DATASET ENTRIES:
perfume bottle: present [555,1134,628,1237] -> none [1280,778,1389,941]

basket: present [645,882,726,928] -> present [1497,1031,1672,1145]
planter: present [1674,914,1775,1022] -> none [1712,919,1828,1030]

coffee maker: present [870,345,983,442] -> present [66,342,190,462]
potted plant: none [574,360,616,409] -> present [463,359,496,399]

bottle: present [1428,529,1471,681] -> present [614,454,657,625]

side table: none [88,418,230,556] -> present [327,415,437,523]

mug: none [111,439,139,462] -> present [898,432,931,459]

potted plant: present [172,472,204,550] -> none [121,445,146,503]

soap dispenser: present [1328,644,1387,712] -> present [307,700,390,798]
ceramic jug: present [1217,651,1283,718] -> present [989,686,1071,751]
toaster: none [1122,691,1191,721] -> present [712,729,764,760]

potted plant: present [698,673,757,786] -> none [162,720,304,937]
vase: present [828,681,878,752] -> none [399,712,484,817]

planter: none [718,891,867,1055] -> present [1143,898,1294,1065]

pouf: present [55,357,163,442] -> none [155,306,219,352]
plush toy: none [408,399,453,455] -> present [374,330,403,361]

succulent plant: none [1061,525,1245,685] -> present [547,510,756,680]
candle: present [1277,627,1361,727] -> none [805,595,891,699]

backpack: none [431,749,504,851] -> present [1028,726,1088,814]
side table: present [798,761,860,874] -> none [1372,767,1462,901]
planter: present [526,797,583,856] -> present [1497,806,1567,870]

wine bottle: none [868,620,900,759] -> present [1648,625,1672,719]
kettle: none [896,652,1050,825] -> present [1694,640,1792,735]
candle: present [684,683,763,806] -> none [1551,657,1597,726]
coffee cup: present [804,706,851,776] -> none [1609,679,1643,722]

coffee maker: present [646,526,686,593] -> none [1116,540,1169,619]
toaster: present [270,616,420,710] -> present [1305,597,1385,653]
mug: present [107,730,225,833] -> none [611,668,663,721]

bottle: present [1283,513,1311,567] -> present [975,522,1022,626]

JOB: Recreate the listing exactly, so that each entry reads as before.

RESPONSE TO THE EXERCISE:
perfume bottle: present [555,1134,628,1237] -> none [1280,778,1389,941]

basket: present [645,882,726,928] -> present [1497,1031,1672,1145]
planter: present [1674,914,1775,1022] -> none [1712,919,1828,1030]

coffee maker: present [870,345,983,442] -> present [66,342,190,462]
potted plant: none [574,360,616,409] -> present [463,359,496,399]

bottle: present [1428,529,1471,681] -> present [614,454,657,625]

side table: none [88,418,230,556] -> present [327,415,437,523]

mug: none [111,439,139,462] -> present [898,432,931,459]

potted plant: present [172,472,204,550] -> none [121,445,146,503]

soap dispenser: present [1328,644,1387,712] -> present [307,700,390,798]
ceramic jug: present [1217,651,1283,718] -> present [989,686,1071,751]
toaster: none [1122,691,1191,721] -> present [712,729,764,760]

potted plant: present [698,673,757,786] -> none [162,720,304,937]
vase: present [828,681,878,752] -> none [399,712,484,817]

planter: none [718,891,867,1055] -> present [1143,898,1294,1065]

pouf: present [55,357,163,442] -> none [155,306,219,352]
plush toy: none [408,399,453,455] -> present [374,330,403,361]

succulent plant: none [1061,525,1245,685] -> present [547,510,756,680]
candle: present [1277,627,1361,727] -> none [805,595,891,699]

backpack: none [431,749,504,851] -> present [1028,726,1088,814]
side table: present [798,761,860,874] -> none [1372,767,1462,901]
planter: present [526,797,583,856] -> present [1497,806,1567,870]

wine bottle: none [868,620,900,759] -> present [1648,625,1672,719]
kettle: none [896,652,1050,825] -> present [1694,640,1792,735]
candle: present [684,683,763,806] -> none [1551,657,1597,726]
coffee cup: present [804,706,851,776] -> none [1609,679,1643,722]

coffee maker: present [646,526,686,593] -> none [1116,540,1169,619]
toaster: present [270,616,420,710] -> present [1305,597,1385,653]
mug: present [107,730,225,833] -> none [611,668,663,721]

bottle: present [1283,513,1311,567] -> present [975,522,1022,626]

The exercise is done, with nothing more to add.